# Ideas for an electric smoker



## fazer171 (Mar 27, 2011)

This is my first post,I will be aquiring a warmer/proofer.There is a video on ebay with almost the exact warmer im getting.First of all im not that familiar with electric smoking,this unit has a 220v electric heating element with i believe 2 or 3 stages and is capable of 250 deg. i think.What would be the best method of adding wood?I thought of just a pan over the heating element but i've seen those external units that come with the electric models,and thought that may be better for convienance but may add to the cost and then im obligated to use only the wood biscuits/disks.any ideas?Thanks


----------



## rbranstner (Mar 27, 2011)

How big of a smoker are we talking here?
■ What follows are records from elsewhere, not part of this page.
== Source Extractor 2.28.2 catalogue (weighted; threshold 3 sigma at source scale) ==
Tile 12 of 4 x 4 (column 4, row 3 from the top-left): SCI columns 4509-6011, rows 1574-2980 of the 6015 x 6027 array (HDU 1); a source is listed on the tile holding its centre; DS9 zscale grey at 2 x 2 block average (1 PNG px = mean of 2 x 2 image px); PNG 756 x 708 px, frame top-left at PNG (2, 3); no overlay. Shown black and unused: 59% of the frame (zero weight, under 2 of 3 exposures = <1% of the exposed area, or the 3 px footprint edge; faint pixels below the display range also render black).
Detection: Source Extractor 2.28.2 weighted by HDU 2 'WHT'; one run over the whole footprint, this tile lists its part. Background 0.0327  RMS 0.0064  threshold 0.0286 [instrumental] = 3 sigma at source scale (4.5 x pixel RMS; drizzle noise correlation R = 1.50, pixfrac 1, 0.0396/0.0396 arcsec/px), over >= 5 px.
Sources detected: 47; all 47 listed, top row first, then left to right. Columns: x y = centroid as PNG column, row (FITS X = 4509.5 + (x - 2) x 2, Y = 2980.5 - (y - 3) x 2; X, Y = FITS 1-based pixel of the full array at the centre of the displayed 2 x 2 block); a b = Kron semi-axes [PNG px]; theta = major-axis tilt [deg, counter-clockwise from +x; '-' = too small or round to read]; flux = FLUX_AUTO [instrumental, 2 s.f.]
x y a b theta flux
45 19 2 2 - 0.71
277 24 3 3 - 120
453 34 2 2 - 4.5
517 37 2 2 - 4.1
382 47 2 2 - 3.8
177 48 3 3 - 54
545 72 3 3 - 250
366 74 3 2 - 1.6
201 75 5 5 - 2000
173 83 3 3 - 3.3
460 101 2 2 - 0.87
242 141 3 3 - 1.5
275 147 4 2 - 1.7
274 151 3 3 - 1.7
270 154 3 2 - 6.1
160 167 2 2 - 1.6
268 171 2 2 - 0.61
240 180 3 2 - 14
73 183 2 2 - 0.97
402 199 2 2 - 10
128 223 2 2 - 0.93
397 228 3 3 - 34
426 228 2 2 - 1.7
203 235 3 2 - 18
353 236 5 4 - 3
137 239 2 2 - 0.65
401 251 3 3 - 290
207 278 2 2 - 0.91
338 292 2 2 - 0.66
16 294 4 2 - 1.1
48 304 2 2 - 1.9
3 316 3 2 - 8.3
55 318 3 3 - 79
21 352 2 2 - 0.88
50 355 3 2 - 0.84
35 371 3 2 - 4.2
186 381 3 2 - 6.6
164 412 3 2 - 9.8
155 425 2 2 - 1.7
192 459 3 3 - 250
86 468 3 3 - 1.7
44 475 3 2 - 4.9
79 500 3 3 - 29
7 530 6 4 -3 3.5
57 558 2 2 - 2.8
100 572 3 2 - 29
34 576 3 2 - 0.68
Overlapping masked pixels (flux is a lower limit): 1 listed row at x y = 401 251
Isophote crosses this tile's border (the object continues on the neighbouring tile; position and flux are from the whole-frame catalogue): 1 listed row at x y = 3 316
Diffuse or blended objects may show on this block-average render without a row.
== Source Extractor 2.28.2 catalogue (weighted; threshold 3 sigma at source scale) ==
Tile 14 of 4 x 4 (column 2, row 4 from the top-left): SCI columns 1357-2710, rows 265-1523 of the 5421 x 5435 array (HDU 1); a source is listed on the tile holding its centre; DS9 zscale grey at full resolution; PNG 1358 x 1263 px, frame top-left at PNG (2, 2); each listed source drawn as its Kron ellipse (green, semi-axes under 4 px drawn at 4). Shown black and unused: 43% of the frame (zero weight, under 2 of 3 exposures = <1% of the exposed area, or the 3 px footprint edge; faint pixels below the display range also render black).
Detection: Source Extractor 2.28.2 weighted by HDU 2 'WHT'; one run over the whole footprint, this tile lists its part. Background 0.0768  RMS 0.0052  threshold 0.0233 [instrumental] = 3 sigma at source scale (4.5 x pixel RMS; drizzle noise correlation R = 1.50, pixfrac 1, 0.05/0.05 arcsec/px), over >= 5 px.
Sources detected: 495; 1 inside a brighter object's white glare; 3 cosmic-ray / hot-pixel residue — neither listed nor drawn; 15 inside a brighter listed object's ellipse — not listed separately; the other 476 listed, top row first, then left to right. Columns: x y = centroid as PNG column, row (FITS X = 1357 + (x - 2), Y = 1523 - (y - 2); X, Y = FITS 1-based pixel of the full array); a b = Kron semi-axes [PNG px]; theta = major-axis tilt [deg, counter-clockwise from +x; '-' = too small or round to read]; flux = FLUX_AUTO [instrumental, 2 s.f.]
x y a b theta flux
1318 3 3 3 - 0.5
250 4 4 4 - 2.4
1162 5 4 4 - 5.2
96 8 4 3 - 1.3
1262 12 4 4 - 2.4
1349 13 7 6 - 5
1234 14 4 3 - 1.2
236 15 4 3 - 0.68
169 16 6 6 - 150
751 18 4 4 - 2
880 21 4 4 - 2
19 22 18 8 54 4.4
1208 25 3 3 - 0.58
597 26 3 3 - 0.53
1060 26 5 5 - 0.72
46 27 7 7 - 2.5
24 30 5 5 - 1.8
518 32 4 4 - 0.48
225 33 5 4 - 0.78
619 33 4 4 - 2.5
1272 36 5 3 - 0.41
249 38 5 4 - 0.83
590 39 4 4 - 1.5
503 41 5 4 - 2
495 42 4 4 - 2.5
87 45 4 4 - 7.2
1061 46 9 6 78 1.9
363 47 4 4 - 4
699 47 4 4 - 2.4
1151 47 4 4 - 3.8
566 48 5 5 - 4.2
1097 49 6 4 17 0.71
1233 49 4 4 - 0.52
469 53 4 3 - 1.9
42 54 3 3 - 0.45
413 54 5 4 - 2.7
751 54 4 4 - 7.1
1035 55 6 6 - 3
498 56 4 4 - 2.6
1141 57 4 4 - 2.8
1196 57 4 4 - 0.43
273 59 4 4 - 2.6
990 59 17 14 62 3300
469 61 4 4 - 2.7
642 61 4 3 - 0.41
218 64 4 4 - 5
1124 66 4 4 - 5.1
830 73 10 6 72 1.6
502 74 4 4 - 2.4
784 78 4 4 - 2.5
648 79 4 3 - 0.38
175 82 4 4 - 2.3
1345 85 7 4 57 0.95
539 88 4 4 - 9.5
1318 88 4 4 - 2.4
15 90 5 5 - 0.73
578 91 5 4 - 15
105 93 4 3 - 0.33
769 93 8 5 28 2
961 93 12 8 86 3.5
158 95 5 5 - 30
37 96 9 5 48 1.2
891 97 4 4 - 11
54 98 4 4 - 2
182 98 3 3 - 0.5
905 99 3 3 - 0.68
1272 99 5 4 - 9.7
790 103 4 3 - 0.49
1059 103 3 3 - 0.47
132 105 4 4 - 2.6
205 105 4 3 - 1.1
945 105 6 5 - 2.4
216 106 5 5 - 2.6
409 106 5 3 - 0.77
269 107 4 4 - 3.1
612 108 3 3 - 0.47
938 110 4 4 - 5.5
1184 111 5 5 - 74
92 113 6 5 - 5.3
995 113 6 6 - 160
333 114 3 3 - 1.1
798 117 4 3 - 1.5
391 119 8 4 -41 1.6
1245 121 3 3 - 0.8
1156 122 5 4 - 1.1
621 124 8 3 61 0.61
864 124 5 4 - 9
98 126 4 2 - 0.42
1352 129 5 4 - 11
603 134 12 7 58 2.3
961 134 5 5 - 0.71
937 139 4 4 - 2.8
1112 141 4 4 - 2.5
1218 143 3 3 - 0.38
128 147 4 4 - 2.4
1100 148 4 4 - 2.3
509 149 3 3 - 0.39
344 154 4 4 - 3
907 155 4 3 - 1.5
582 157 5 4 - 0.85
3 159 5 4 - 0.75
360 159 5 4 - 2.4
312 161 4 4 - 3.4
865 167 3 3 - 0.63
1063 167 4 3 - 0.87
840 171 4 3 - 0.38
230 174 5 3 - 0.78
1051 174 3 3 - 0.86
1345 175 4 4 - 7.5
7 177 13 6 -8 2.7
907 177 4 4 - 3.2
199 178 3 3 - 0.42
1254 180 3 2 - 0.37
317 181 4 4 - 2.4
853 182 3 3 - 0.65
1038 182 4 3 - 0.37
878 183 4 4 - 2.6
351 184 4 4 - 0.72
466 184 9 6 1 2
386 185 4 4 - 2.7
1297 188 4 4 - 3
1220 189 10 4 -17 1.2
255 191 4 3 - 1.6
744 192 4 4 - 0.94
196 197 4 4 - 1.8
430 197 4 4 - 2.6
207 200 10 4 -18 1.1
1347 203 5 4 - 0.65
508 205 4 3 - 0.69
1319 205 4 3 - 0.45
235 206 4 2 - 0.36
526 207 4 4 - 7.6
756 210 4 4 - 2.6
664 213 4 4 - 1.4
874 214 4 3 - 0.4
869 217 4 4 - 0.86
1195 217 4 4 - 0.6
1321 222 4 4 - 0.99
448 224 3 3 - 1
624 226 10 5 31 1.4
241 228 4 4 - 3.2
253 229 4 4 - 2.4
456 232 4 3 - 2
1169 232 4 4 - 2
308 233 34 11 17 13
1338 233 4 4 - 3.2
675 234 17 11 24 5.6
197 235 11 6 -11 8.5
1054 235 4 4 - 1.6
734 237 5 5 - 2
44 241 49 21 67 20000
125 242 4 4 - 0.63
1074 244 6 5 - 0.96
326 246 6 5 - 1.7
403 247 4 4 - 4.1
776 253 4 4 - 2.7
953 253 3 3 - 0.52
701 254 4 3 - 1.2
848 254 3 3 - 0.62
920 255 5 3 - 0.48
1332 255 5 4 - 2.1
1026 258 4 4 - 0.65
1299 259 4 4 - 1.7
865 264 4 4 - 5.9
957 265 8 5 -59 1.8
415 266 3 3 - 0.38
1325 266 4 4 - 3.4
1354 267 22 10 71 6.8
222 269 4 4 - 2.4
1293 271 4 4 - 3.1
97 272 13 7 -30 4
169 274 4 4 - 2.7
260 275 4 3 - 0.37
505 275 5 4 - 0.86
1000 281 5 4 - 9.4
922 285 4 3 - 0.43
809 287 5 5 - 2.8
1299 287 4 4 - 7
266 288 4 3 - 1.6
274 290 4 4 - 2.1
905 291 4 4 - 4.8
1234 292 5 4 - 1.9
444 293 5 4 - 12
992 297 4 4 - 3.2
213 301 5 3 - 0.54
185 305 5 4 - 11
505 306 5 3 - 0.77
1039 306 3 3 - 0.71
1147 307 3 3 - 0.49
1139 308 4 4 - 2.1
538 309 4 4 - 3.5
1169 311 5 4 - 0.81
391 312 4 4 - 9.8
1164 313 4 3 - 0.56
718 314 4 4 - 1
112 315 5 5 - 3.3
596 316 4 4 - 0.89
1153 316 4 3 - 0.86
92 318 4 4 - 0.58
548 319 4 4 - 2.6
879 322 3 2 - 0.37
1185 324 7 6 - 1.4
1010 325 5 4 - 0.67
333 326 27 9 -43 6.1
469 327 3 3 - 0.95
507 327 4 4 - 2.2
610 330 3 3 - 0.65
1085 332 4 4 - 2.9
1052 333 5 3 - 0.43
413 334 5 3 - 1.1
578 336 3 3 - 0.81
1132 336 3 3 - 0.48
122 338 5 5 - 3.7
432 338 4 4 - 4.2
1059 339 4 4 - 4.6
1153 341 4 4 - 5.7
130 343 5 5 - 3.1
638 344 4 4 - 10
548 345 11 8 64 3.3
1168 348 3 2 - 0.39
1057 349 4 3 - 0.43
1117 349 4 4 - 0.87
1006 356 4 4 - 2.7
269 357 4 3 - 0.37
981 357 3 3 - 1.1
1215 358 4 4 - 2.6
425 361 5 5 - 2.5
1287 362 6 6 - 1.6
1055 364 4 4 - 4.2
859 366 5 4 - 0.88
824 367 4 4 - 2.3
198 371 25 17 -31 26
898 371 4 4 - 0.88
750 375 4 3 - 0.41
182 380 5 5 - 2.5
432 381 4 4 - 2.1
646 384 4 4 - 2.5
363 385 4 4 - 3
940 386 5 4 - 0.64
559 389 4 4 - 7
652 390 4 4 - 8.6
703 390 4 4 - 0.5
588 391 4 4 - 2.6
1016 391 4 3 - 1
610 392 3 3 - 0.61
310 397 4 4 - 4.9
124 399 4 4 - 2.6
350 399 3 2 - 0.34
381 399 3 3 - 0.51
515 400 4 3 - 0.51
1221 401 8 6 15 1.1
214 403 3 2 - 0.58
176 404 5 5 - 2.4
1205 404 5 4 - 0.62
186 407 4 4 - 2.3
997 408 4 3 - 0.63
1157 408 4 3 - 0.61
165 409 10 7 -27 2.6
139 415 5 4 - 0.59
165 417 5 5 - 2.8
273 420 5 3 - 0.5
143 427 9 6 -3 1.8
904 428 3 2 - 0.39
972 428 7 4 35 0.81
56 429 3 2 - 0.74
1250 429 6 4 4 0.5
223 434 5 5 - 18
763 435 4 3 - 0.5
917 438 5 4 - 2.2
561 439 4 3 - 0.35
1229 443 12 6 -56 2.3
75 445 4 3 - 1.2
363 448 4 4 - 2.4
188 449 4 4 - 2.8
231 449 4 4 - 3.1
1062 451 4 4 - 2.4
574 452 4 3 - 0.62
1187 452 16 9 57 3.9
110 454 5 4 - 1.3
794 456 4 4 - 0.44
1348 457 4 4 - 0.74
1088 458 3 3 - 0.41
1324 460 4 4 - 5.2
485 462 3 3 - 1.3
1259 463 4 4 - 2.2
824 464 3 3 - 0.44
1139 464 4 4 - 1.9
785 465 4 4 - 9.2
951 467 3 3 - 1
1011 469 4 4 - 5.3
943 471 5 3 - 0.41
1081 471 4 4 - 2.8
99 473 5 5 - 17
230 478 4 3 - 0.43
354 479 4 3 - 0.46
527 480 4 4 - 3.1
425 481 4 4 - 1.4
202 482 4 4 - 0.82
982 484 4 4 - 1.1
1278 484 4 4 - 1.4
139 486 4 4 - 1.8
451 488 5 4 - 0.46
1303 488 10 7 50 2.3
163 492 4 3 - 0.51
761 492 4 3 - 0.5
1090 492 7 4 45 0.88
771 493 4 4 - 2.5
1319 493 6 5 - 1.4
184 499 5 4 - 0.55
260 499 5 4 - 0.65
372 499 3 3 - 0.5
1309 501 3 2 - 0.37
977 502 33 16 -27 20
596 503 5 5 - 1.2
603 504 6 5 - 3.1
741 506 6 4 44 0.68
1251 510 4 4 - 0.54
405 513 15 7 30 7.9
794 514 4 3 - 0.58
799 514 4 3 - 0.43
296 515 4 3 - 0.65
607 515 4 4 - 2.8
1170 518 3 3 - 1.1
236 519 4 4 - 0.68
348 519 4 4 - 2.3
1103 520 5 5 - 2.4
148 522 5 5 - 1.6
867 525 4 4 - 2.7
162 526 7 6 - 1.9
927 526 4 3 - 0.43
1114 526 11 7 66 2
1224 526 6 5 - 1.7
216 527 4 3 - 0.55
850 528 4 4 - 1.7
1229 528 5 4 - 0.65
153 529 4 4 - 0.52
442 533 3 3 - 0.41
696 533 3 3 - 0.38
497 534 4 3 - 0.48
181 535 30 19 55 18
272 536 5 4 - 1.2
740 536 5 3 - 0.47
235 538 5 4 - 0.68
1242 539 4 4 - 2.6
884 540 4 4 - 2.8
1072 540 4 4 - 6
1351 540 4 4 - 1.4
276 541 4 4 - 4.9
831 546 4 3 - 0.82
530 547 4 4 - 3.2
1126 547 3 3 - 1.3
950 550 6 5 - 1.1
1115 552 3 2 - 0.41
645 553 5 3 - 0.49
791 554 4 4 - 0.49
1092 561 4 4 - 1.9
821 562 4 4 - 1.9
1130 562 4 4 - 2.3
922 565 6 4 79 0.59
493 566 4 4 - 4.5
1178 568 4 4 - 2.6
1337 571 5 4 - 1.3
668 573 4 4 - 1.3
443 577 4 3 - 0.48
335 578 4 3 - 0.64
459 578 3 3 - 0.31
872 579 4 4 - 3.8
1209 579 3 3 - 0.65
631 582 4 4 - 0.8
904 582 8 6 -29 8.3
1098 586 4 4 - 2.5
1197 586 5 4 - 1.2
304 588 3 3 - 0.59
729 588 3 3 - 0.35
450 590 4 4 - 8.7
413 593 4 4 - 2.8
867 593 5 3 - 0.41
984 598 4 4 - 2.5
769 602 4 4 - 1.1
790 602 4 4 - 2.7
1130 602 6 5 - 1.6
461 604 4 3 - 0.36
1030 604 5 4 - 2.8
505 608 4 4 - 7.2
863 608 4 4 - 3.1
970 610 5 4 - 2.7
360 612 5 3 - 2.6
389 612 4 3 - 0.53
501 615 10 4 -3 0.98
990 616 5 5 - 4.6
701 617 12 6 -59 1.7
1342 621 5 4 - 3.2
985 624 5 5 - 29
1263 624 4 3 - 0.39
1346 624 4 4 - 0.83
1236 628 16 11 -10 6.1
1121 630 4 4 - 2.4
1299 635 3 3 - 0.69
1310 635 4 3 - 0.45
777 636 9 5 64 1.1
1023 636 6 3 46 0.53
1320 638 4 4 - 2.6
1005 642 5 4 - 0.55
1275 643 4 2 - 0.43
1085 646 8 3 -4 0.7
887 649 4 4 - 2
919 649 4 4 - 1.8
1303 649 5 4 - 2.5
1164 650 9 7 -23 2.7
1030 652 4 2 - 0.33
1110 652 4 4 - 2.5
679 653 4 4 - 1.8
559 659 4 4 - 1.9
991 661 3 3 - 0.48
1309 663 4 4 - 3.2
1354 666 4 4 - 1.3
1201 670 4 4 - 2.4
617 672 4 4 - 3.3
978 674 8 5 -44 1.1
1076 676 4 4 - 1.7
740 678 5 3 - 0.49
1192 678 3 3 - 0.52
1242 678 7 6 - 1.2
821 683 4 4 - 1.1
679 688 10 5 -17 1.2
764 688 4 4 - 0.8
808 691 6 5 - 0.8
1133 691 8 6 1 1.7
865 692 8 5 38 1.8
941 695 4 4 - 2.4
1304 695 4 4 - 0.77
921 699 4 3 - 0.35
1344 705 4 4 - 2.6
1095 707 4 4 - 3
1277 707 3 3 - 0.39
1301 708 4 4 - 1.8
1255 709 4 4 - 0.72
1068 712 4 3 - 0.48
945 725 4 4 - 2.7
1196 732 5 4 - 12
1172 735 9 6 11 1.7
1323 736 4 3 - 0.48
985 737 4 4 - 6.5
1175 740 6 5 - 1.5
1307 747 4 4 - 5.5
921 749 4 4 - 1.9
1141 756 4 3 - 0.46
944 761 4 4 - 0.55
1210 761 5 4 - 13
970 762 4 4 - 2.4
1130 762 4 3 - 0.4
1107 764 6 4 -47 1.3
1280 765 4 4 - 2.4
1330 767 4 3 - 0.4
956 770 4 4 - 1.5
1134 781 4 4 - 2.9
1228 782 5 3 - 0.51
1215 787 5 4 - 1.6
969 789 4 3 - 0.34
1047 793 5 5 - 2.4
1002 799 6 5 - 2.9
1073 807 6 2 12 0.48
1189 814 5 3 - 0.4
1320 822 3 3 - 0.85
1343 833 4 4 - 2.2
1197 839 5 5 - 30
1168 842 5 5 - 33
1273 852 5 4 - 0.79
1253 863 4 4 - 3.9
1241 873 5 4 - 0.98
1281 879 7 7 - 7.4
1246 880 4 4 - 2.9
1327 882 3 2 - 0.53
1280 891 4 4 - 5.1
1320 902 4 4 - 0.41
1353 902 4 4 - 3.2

You could looking into getting a Amaze-N-Smoker to produce your smoke.


----------



## fazer171 (Mar 27, 2011)

Internally its approx. 2ft W  X 5 ft.H  X  2ft D


----------



## smokingohiobutcher (Mar 29, 2011)

Believe me, Ross, and a whole lot of others here when I say this ....BUY AN A-MAZE-N SMOKER!  It is the best, easiest, most consistant way to produce Thin Blue Smoke (TBS) for an electric smoker on the market today.  I tried all the other ways and the AMNS has them beat! and for the low cost for start up equipment it is awesome!!! It is what I am using in my electric smoker build.  Plus you can not turn on the heating element and do a cold smoke!  Simply AMAZING!!!

http://www.smokingmeatforums.com/products/a-maze-n-smoker

SOB


----------



## SmokinAl (Mar 29, 2011)

What SOB & Ross said.


----------